Debunking Celtic Christianity
Simon Jones in his book The Atlantic Celts, published in 1999, offers a thorough debunking of the myth of shared Celtic identity, while acknowledging that this invented myth is very much alive and well in places such as Ireland and Scotland. The debunking of the notion of a shared 'Celtic Christianity' had begun long before Jones' book appeared. Back in 1982 a collection of papers appeared under the title The Early Church in Western Britain and Ireland (Pearce 1982).

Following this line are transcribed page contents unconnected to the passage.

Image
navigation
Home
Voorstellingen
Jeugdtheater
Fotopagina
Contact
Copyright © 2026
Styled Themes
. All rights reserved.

In this eminent historians such as Wendy Davies and Charles Thomas noted that the evidence did not fit the theory – the earliest Christianity in Wales and Cornwall was quite distinct from what was happening in Ireland at that time, although there was contact.
As just a single example, Welsh and Cornish saints were associated with specific places – and their names are fossilised in settlement names to this day, especially in Cornwall. In contrast Irish saints were forever wandering to convert yet another king and his subjects, or setting off for pilgrimages to remote islands. Not for nothing are they described in Latin texts as peregrines which has the narrower sense of 'to travel abroad, be alien', but was used figuratively with the sense 'to wander, roam, travel about'.

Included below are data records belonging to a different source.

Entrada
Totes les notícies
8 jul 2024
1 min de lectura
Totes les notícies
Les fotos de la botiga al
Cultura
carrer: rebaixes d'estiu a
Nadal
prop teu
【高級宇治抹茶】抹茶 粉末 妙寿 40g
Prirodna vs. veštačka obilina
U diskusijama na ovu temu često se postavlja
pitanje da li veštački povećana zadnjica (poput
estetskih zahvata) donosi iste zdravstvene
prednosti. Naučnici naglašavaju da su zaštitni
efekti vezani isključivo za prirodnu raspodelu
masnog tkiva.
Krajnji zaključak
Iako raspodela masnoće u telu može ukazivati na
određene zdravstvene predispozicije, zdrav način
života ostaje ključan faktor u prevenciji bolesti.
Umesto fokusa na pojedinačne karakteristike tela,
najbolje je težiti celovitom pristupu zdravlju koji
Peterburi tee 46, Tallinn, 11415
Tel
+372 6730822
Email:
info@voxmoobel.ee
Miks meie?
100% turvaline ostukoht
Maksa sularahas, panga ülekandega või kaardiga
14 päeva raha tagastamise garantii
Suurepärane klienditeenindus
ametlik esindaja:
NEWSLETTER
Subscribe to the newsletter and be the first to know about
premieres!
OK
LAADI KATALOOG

Ten years later another collection of academic papers (Edwards and Lane 1992) added more detail. Together these papers – and substantial a number of others dispersed through the relevant academic literature – reveal that in each of these countries there was considerable change even before the Roman church provided a major influence. To again take one example from a great many, the belief that the Synod of Whitby was a pivotal moment between this supposed deeply-rooted 'Celtic Union' and the upstarts from Rome should be seen as an over-simplification of a much more complex and protracted process of merger. For example, the Irish ecclesiastical leaders had already adopted the Roman date for Easter before 664 while some Welsh churches retained the old calendar until 768, over a hundred years after the Synod of Whitby. What happened at Whitby at one synod was just one part of a much more extended process which was already underway, but would not be completed for many generations.

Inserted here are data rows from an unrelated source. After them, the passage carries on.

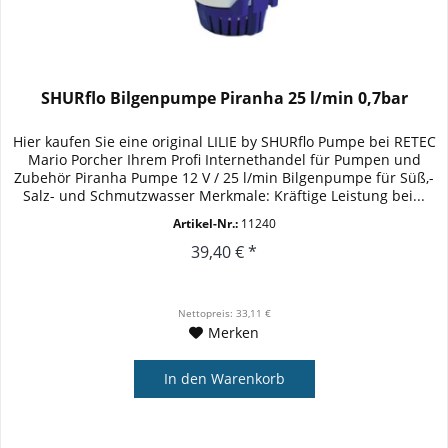
SHURflo Bilgenpumpe Piranha 25 l/min 0,7bar
Hier kaufen Sie eine original LILIE by SHURflo Pumpe bei RETEC
Mario Porcher Ihrem Profi Internethandel für Pumpen und
Zubehör Piranha Pumpe 12 V / 25 l/min Bilgenpumpe für Süß,-
Salz- und Schmutzwasser Merkmale: Kräftige Leistung bei...
Artikel-Nr.:
11240
39,40 € *
Nettopreis: 33,11 €
Merken
In den
Warenkorb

For those seeking an up-to-date overview of what can sensibly be said of Britain during the early phases of conversion to Christianity then Barbara Yorke's book published in 2006 (Yorke 2006) covers all the relevant sources and topics. While it is academically sound sadly her style of writing is dry-as-tinder. This is in part because Yorke is strong on individuals and events – the nuts and bolts – and more reticent about exploring the 'whys' and 'hows'. Indeed, without reliable 'nuts and bolts' there can only be fanciful narratives.